___ Page extract ___

KataGo Quantization Sprint (2 weeks, CUDA-only, GTP, Rust controller)

Role

You are my sprint coach + technical PM for this 2-week project.

Goal: ship a reproducible Rust harness that runs two KataGo GTP engines (baseline vs variant) and produces performance + strength-proxy results.

Schedule constraints

Today is planning only. Start tomorrow.
Each week:
- 3 low-energy weekdays (45–75 min)
- 2 high-energy weekdays (90–150 min)
- 1 weekend off day
- 1 long weekend day (3–5 hours)
I run 3 weekdays/week, which usually correspond to low-energy days.

Hard scope rules

CUDA only. Use KataGo in GTP engine mode.
Two processes: Engine A (baseline) and Engine B (variant). No in-process precision swapping.
Baseline is INT4. Minimum experiment matrix is an INT4 degradation ablation to span strength from super-strong to amateur by simulating lower-bit quantization in:
- trunk/backbone
- policy/value heads
- late layers
Every change must be measurable and recorded in SQLite, reproducibility is not a priority

Daily workflow (how you should respond)

Each day I will provide:

energy level: low | high | long | off
what I did yesterday
blockers (if any)

You must respond with:

Today’s tasks sized to my energy window (1–3 tasks)
Definition of Done checks (concrete pass/fail)
What to log (file names + key metrics)
Next step (one sentence)

Outputs expected by Day 14

Repo runs a head-to-head match suite for any two variants and records the games played.
Repo runs an additional batch analysis step using the strongest model as a judge and records the judgments.

___

## What is required
From the sprint plan, copy out the passage that starts with "Today is planning" and ends with "day (3–5 hours)", substituting "rest day" for "off day".

___ Provided data ___

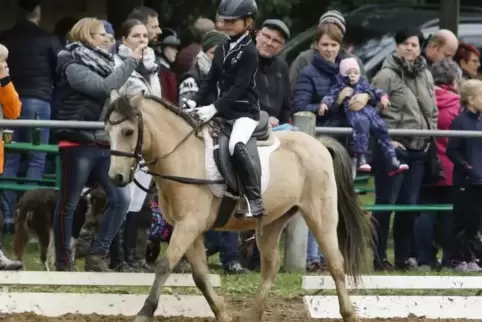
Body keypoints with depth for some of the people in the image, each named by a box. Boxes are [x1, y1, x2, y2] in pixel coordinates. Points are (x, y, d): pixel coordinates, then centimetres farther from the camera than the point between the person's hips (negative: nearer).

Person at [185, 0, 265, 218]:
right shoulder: (221, 50, 13)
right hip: (224, 111, 9)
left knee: (236, 146, -33)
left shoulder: (249, 52, -11)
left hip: (245, 111, -9)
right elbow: (211, 82, 12)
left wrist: (214, 108, -27)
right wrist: (194, 101, -5)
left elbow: (238, 87, -19)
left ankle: (255, 201, -34)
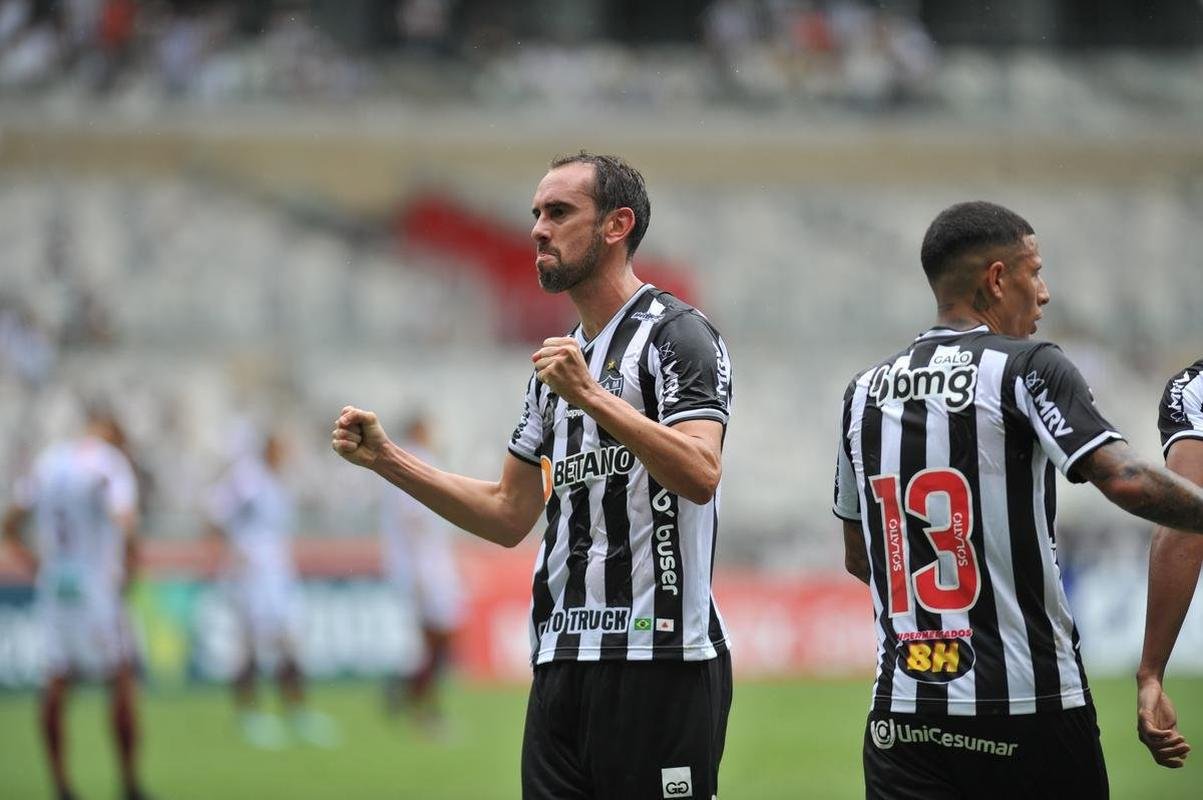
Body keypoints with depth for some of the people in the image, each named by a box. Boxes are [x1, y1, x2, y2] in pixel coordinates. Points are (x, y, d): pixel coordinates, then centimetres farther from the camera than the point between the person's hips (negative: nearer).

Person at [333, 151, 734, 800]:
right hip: (561, 661, 8)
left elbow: (700, 474, -21)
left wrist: (592, 397, -28)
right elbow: (508, 516, 23)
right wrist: (386, 459, 16)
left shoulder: (677, 335, -5)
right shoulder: (558, 363, 21)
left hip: (659, 661, -8)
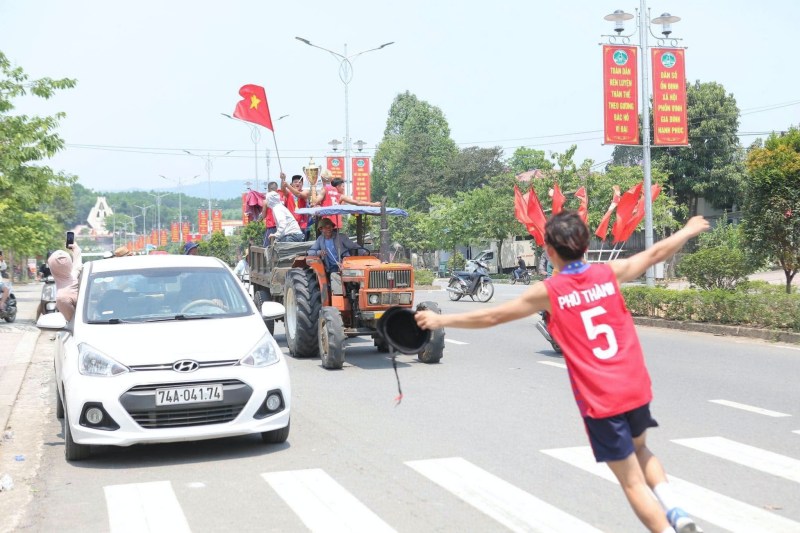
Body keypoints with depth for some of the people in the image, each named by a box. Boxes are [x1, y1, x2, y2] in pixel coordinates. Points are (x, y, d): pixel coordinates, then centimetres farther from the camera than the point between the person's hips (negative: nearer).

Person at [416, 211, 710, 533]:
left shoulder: (548, 291, -6)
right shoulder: (610, 273, 1)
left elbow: (492, 317, 0)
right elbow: (656, 253, 16)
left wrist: (441, 320, 11)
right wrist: (689, 231, 34)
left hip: (599, 401, -4)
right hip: (636, 389, 4)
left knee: (632, 482, 7)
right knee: (640, 449, 31)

___

## Response box
Today is planning only. Start tomorrow.
Each week:
- 3 low-energy weekdays (45–75 min)
- 2 high-energy weekdays (90–150 min)
- 1 weekend rest day
- 1 long weekend day (3–5 hours)